PROBLEM REQUIREMENTS: Write the next part of the forum thread about the Mosquito Creek gun deer hunt, picking up right after its last line.

PAGE:
* * * * * * *

# Mosquito Creek Gun Deer Hunt Saturday 1/15. Free



## Less Stress (Oct 31, 2008)

I screwed up my back and cannot walk at the moment. Anyone want this Saturday Mosquito Hunt? If so email me and I will send you the certificate in the morning. [email protected]. Of course I would like a picture of the successful Hunt.
Bummer... put my son and daughter into every eligible hunt.... finally get one and come up lame....ughh


----------



## Less Stress (Oct 31, 2008)

Sorry. Saturday 1/14


----------



## Bone2323 (Sep 18, 2014)

How many people can u take


----------



## Less Stress (Oct 31, 2008)

One youth hunter and a companion 21 or older with no gun... both have to have valid licenses and the youth must have a deer tag


----------



## huntindoggie22 (Mar 28, 2008)

Is this a youth hunt?


----------



## kprice (May 23, 2009)

* * * * * * *

GIVEN MATERIAL:
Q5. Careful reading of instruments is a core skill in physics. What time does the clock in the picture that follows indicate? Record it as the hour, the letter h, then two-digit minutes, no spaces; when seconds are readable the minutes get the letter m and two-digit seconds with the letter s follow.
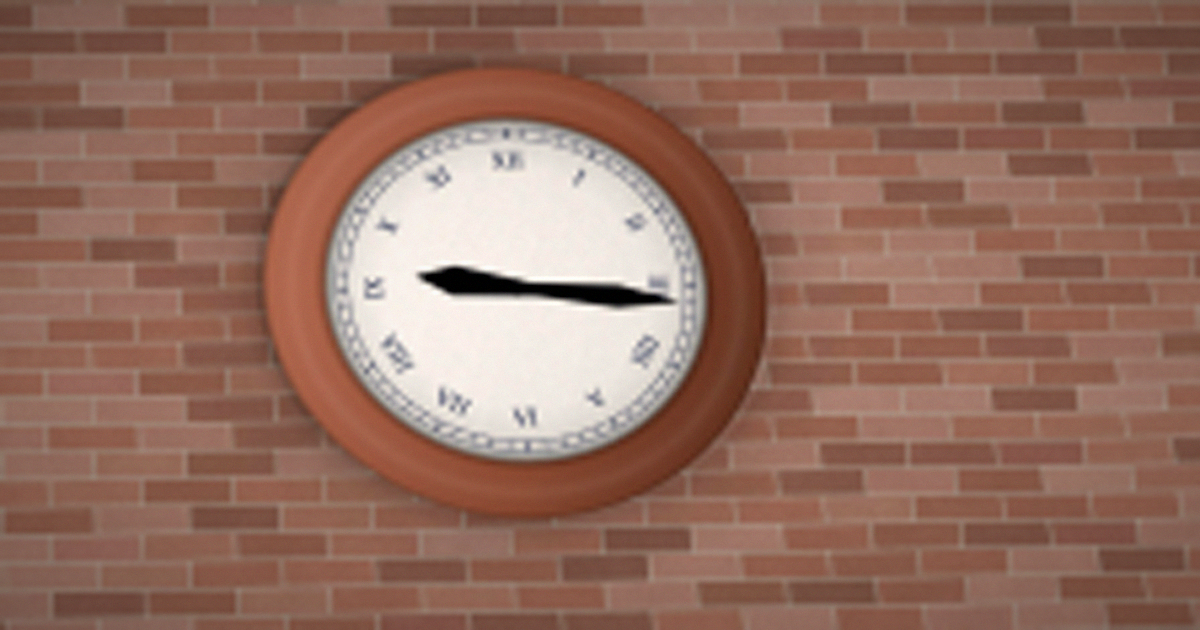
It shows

* * * * * * *

WRITTEN ANSWER:
Less Stress said:


> I screwed up my back and cannot walk at the moment. Anyone want this Saturday Mosquito Hunt? If so email me and I will send you the certificate in the morning. [email protected]. Of course I would like a picture of the successful Hunt.
> Bummer... put my son and daughter into every eligible hunt.... finally get one and come up lame....ughh


Email sent


----------



## Less Stress (Oct 31, 2008)

This certificate has been transferred.


----------



## capt.scott (Jun 27, 2007)

Awesome thank you for passing it on.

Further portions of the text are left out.